___ Data in this exercise
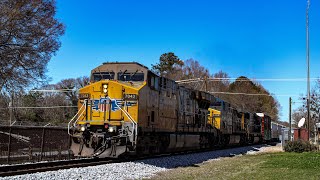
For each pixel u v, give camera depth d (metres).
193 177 14.95
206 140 31.17
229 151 32.22
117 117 18.06
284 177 14.33
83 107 18.72
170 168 18.25
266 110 93.44
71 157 21.36
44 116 70.25
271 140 63.31
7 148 19.88
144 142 19.41
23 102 66.94
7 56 31.80
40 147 21.56
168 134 22.77
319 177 14.16
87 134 18.19
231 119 38.56
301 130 43.34
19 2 30.50
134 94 18.09
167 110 22.41
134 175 14.72
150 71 19.91
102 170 14.78
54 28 33.91
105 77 20.03
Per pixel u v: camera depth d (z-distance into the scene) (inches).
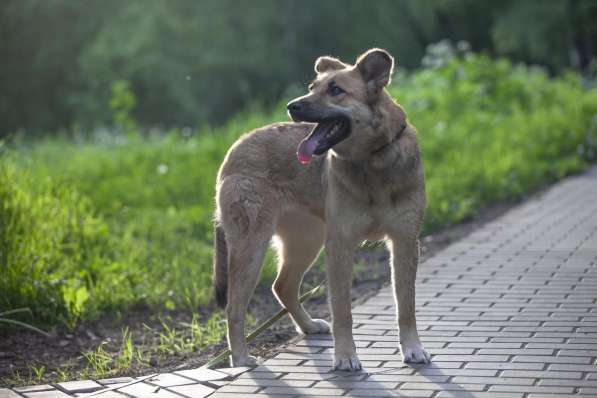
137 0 1360.7
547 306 294.5
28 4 1354.6
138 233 460.8
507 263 360.2
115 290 347.6
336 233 245.1
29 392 238.2
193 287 355.3
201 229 468.8
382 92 243.0
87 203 451.5
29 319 317.7
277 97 1457.9
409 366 241.3
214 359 261.0
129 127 858.8
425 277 343.3
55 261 358.0
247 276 264.4
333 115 236.4
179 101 1318.9
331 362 250.1
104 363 267.9
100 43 1316.4
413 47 1556.3
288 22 1485.0
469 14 1632.6
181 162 654.5
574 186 555.5
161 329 314.8
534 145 663.1
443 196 506.3
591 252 373.4
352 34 1520.7
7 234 342.3
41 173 578.2
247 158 269.9
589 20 1487.5
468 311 293.0
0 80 1418.6
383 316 295.1
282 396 221.5
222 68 1380.4
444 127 729.6
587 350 246.5
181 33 1352.1
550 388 217.6
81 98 1338.6
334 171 244.8
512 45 1524.4
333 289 244.7
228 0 1397.6
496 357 244.1
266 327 280.2
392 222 243.8
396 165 239.9
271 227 268.1
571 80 1023.0
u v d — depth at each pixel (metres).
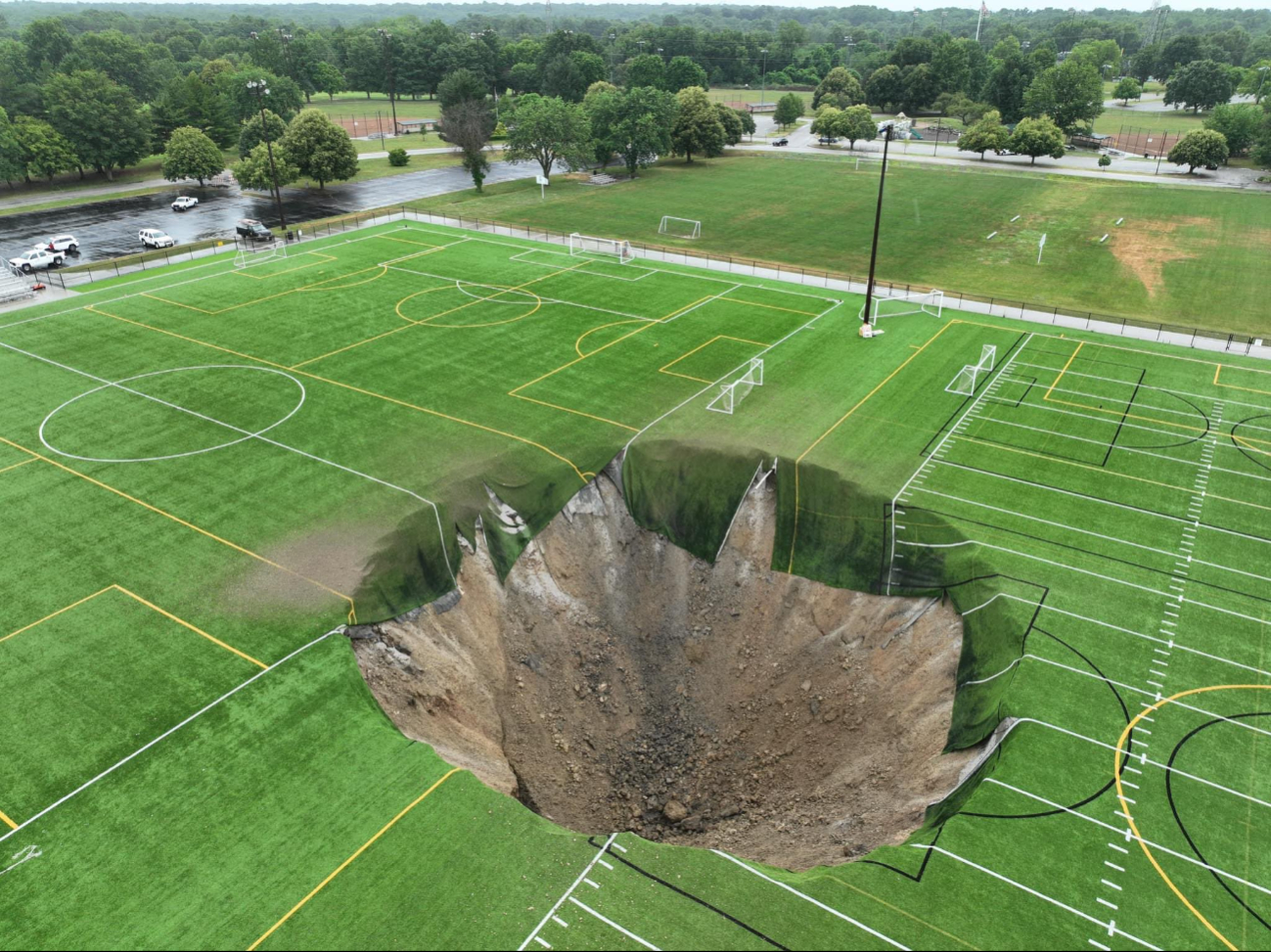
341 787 24.47
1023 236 83.19
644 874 22.30
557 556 36.44
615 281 65.50
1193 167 114.19
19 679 27.98
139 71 160.75
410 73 189.50
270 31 188.12
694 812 28.09
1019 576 32.25
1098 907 21.02
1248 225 85.38
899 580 33.38
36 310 58.53
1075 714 26.50
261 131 105.69
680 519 37.91
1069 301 63.16
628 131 112.50
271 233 79.44
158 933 20.56
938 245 80.62
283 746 25.70
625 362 50.16
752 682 32.16
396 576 32.69
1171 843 22.52
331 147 102.00
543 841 23.12
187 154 102.00
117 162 112.88
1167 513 35.94
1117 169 120.06
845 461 39.06
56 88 105.50
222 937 20.47
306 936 20.53
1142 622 30.11
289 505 36.66
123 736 25.94
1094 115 143.88
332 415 44.06
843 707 30.00
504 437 41.47
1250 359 50.50
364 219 87.19
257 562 33.31
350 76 191.75
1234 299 63.22
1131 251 76.62
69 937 20.44
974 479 38.03
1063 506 36.34
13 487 38.16
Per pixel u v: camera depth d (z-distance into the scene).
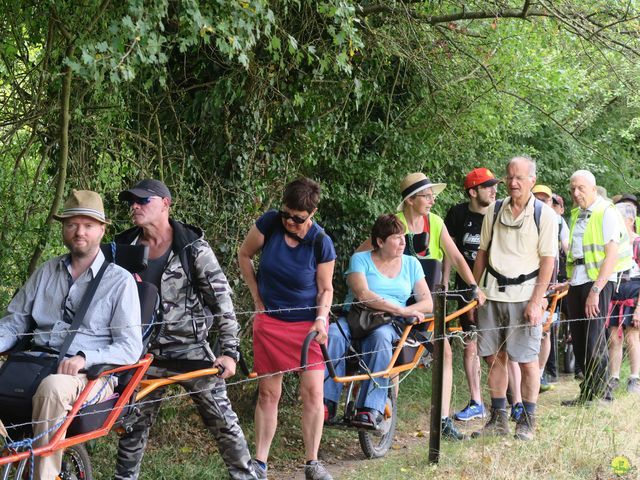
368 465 6.23
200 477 5.79
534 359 6.66
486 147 10.98
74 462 4.25
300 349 5.39
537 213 6.59
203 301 4.76
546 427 6.98
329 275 5.40
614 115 15.27
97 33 5.93
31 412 3.94
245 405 7.46
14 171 6.12
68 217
______
What you have to do: What is needed is every line from the data above that includes the string "distance", copied out.

Solution to the problem:
Per pixel u v: camera depth d (z-distance into the scene) (inches).
Per pixel u v: camera depth d (z-distance into the scene).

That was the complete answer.